Women have one of the great acts of all time. The smart ones act very feminine and needy, but inside they are real killers. The person who came up with the expression ‘the weaker sex’ was either very naïve or had to be kidding. I have seen women manipulate men with just a twitch of their eye—or perhaps another body part.
A supportive partner
It’s essential to be open about your goals with your partner early on, writes the president’s daughter.
Before committing any further, you need to explore your passions and priorities, both personal and professional, and then share them with your partner….I wouldn’t be able to do half of what I do if I didn’t have a husband who cares deeply about me, who celebrates my wins, who has my best interests at heart. If I was married to somebody who, even beneath the surface, didn’t approve of my professional ambitions, resented the fact that I work so hard, or was unsupportive of my goals, virtually everything about my home life and work life would be different.

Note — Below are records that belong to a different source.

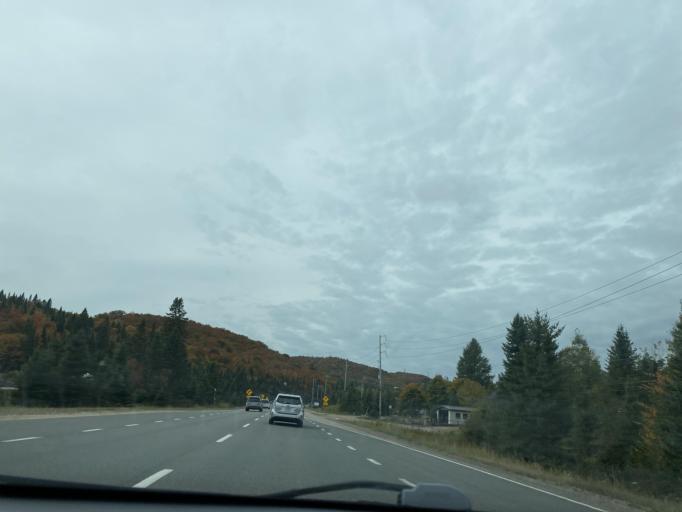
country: CA
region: Quebec
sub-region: Laurentides
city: Sainte-Agathe-des-Monts
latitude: 46.1041
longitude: -74.4067
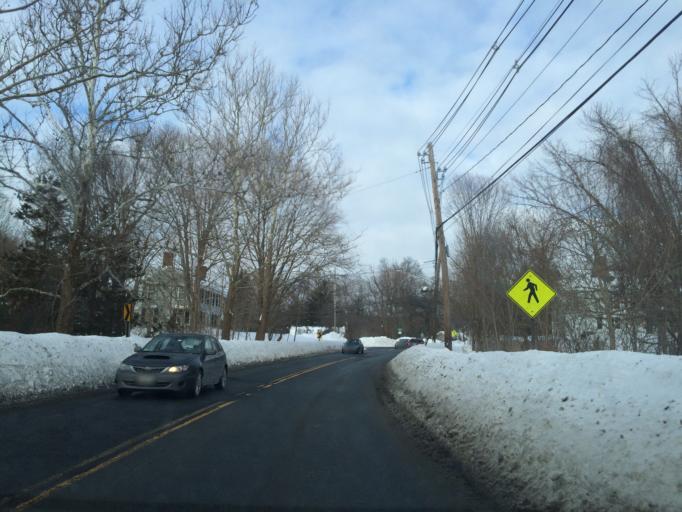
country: US
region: Massachusetts
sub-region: Middlesex County
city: Weston
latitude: 42.3798
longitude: -71.2805
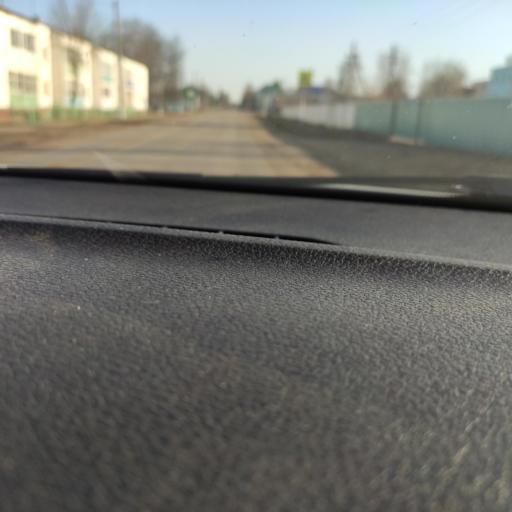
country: RU
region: Bashkortostan
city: Ulukulevo
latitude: 54.3780
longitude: 56.4495
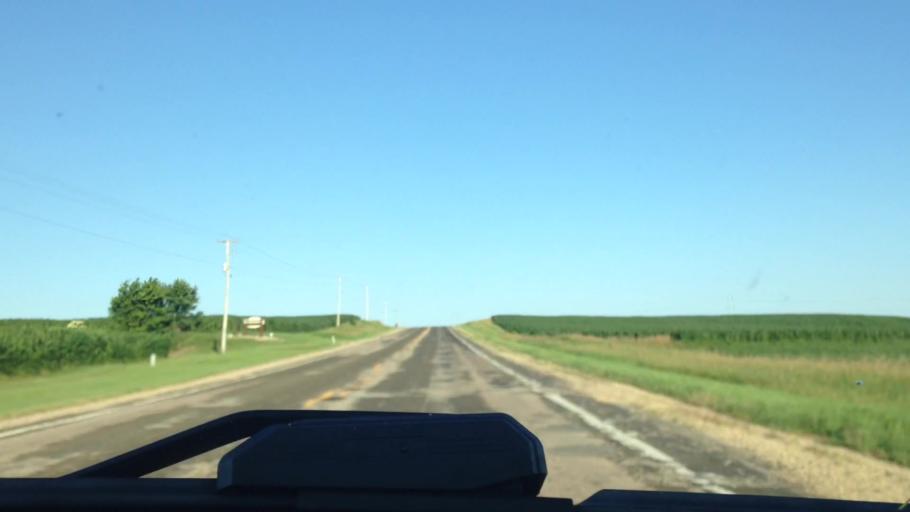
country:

In the president’s chapter on the prenup, he depicts all women as having suspect motives:
There are basically three types of women and reactions [to a prenup]. One is the good woman who very much loves her future husband, solely for himself, but refuses to sign the agreement on principle. I fully understand this, but the man should take a pass anyway and find someone else. The other is the calculating woman who refuses to sign the prenuptial agreement because she is expecting to take advantage of the poor, unsuspecting sucker she’s got in her grasp. There is also the woman who will openly and quickly sign a prenuptial agreement in order to make a quick hit and take the money given to her.
Once you’re committed, says the president, there’s only one way for women to behave:
For a man to be successful he needs support at home, just like my father had from my mother, not someone who is always griping and bitching. When a man has to endure a woman who is not supportive and complains constantly about his not being home enough or not being attentive enough, he will not be very successful unless he is able to cut the cord.

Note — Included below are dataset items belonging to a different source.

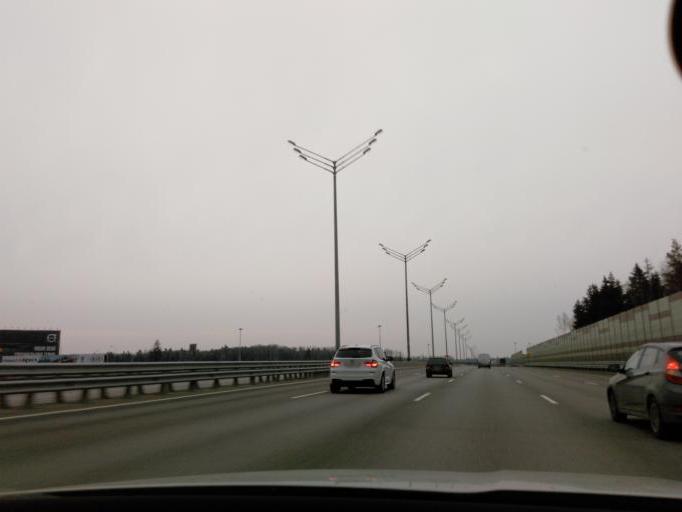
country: RU
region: Moskovskaya
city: Novopodrezkovo
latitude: 55.9587
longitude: 37.4070
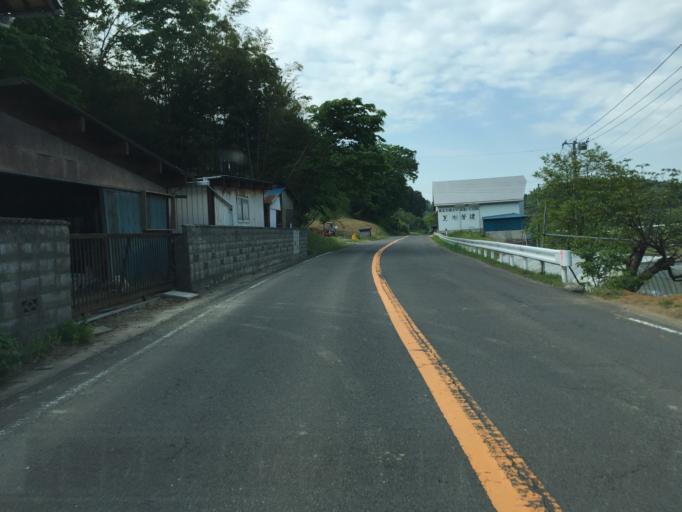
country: JP
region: Fukushima
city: Fukushima-shi
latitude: 37.6745
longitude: 140.5268
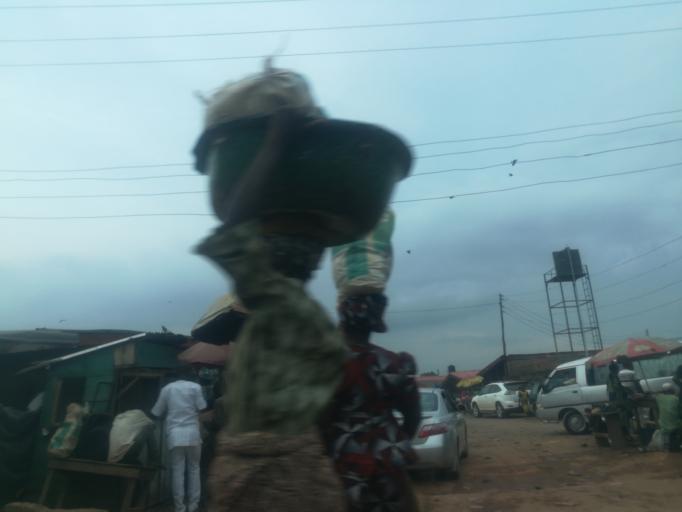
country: NG
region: Oyo
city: Ibadan
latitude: 7.4351
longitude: 3.9151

At the end of the chapter he drives the point home, recalling a conversation with a friend about his employee and his wife:
She always complained he was working too hard and too long and wasn’t devoting enough time or energy to her. Without any further discussion, I looked at John and said, ‘Tell the man to lose the wife. There is no hope for the marriage. Tell him if he stays, he’ll do a lousy job for you.’

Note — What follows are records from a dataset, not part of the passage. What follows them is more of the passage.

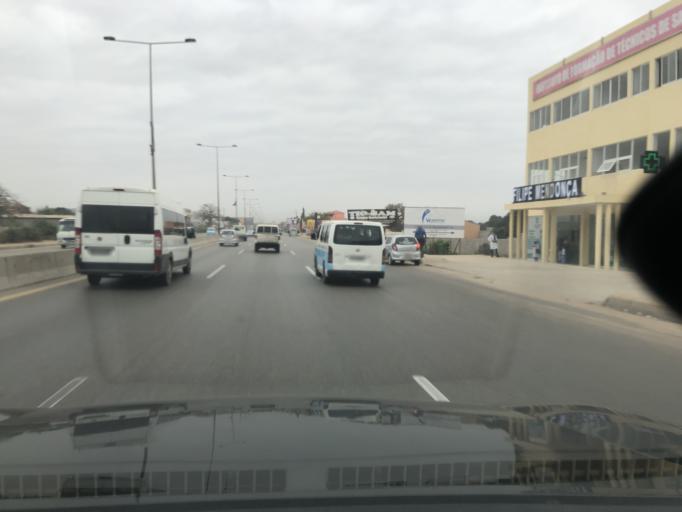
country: AO
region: Luanda
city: Luanda
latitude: -8.9676
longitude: 13.1602
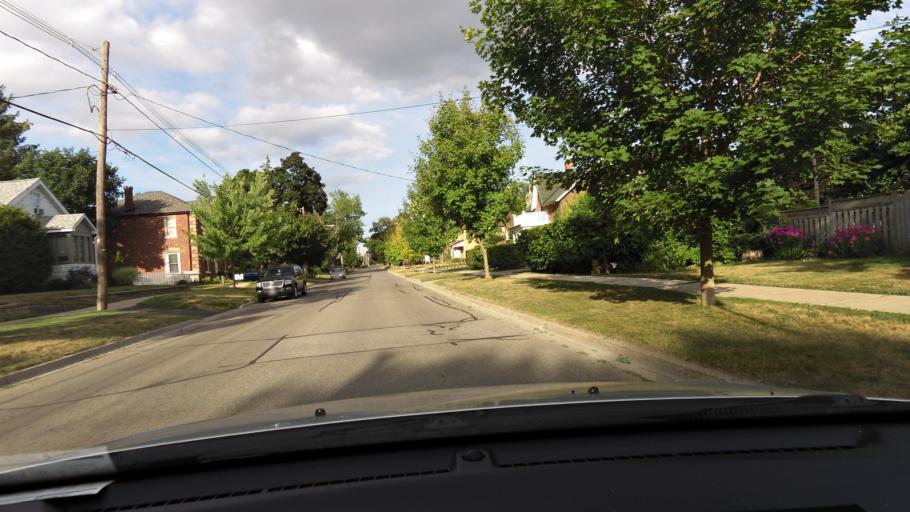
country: CA
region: Ontario
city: Angus
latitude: 44.1515
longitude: -79.8758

It’s true that the president wrote his book 20 years ago, and the country’s social attitudes have changed around him. But the generational difference can’t account for the egregious one-dimensionality of his view of women. These aren’t things he said privately on a hot mic, or under pressure in an interview, or with a finger-twitch of a tweet. He wrote them down (or his ghostwriter Kate Bohner did) and sent them to an editor, and his publisher printed thousands of copies to live on people’s bookshelves for as long as books last.
The point of Ivanka Trump’s book is that women can do just as much as men and can devote themselves fully to more than one aspect of their lives, and that marriages should be equal partnerships. But reading her book together with the president’s, it’s clear that in her father’s worldview, her business aspirations are incompatible with the role of a wife.